Optical investigations of anisotropy of the conducting $\pi$-electron system in crystals of the organic superconductor (EDT-TTF)$_4$[Hg$_3$I$_8$]$_{1-x}$

The polarized reflectance spectra of microcrystals of the new organic superconductor (EDT-TTF)$_4$[Hg$_3$I$_8$]$_{1-x}$ ($T_c$ = 8.1 K for $x$ = 0.027; $T_c$ = 7 K at 0.3 kbar for $x$ = 0.019) have been investigated in the spectral region of 700–6000 cm$^{-1}$ (0.087–0.740 eV) at temperatures ranging from 10 to 300 K. A quantitative analysis of the spectra has been performed in the framework of the phenomenological Drude and Drude–Lorentz dispersion models, as well as in the framework of the theoretical “phase phonon” model that takes into account the interaction of free electrons with intramolecular vibrations.

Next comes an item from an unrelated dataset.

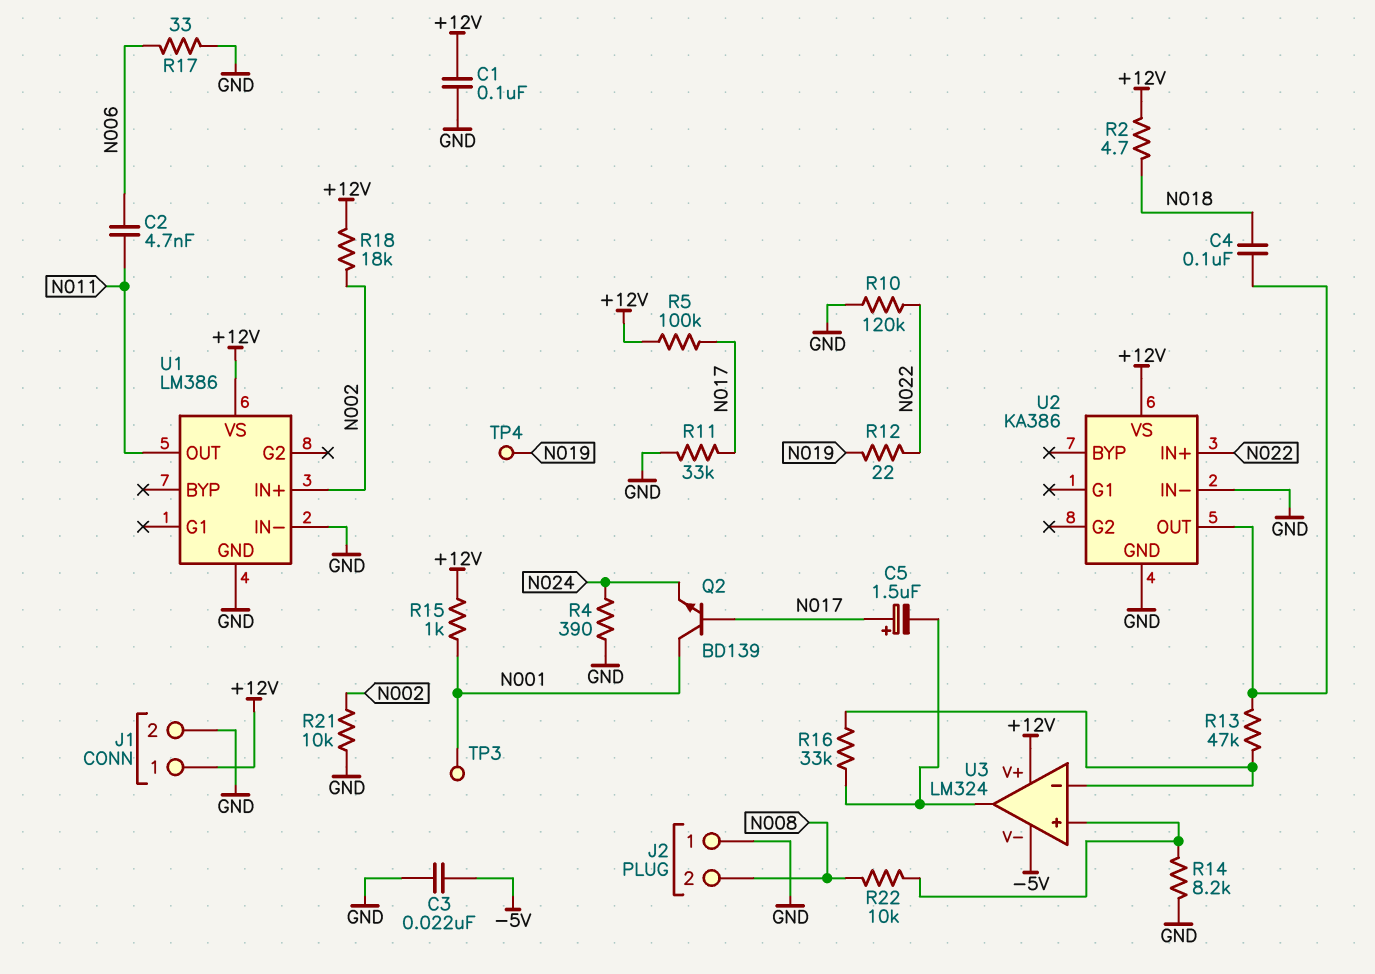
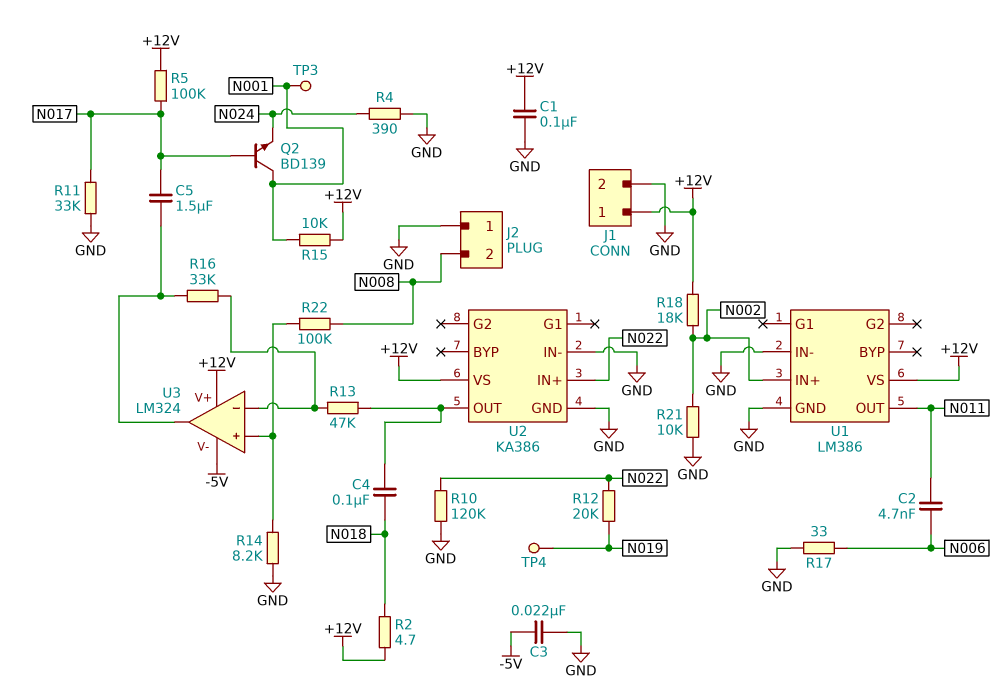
C5: 1.5uF (plus N017, minus U3/out) -> 1.5uF (N017, U3/out)
R12: 22 (N019, N022) -> 20k (N019, N022)
R15: 1k (+12V, N001) -> 10k (+12V, N001)
R22: 10k (N008, U3/in+) -> 100k (N008, U3/in+)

The effective mass of charge carriers $m^*$, the width of the initial metallic $\pi$-electron band W, and the integral $t$ of the electron transfer between the molecular $\pi$-orbitals of neighboring molecules have been determined. In the low-frequency range (700–1600 cm$^{-1}$), the vibrational structure associated with intramolecular vibrations of the EDT-TTF molecule has been revealed. It has been shown that the most intense feature ($\omega$ = 1330 cm$^{-1}$) of this structure is caused by the interaction of “quasi-free” electrons with intramolecular vibrations.